There are host of generic strategic options for a company that decides to expand outside its domestic market and compete internationally or globally:
1. Maintain a national (one-country) production base ande export goods to foreign markets,
2. License foreign firms to use the company’s technology or to produce and distribute the company’s products,
3. Employ a franchising strategy,
4. Use strategic alliances or joint ventures with foreign companies as the primary vehicle for entering markets,
5. Follow a multicountry strategy,
6. Follow a global strategy.

THE QUEST FOR COMPETITIVE ADVANTAGE IN FOREIGN MARKETS

Three important ways in which a firm can gain competitive advantage by expanding outside its domestic market:
1. Use location to lower costs or achieve greater product differentiation,
2. Transfer competitively valuable competencies and capabilities from its domestic markets to foreign markets,
3. Use cross-border coordination in ways that a domestic-only competitor cannot.

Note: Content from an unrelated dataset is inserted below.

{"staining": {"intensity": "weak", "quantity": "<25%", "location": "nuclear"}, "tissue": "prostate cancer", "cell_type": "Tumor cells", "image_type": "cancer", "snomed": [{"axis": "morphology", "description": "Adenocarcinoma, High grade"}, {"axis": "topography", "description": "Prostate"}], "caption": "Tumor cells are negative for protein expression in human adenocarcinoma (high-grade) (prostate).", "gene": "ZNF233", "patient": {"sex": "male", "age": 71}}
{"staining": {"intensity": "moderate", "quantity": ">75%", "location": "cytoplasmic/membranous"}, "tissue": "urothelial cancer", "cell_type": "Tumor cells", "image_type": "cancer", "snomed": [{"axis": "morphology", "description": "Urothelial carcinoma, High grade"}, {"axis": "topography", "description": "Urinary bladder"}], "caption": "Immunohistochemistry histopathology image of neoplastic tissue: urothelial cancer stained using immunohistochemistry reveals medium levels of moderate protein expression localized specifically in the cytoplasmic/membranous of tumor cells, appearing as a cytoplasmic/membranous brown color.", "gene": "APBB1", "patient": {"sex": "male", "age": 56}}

STRATEGIES TO COMPETE IN THE MARKETS OF EMERGING COUNTRIES

Strategy options for emerging-country markets:
1. Prepare to compete on the basis of low price.
2. Be prepared to modify aspects of the company’s business model or strategy to accomodate local circumstances.
3. Try to change the local market to better match the way the company does business elsewhere.
4. Stay away from those emerging markets where it is impractical or uneconomic to modify the company’s business model to accomodate local circumstances.

Strategies for local companies in emerging markets (defending against global giants):
1. Develop business models that exploit shortcomings in local distribution networks or infrastructure.
2. Utilize keen understanding of local customer needs and preferences to create customized products or services.
3. Take advantage of low-cost labor and other competitively important local workforce qualities.
4. Use acquisition and rapid growth strategies to better defend against expansion-minded multinationals.
5. Transfer company expertise to cross-border markets and initiate actions to contend on a global level.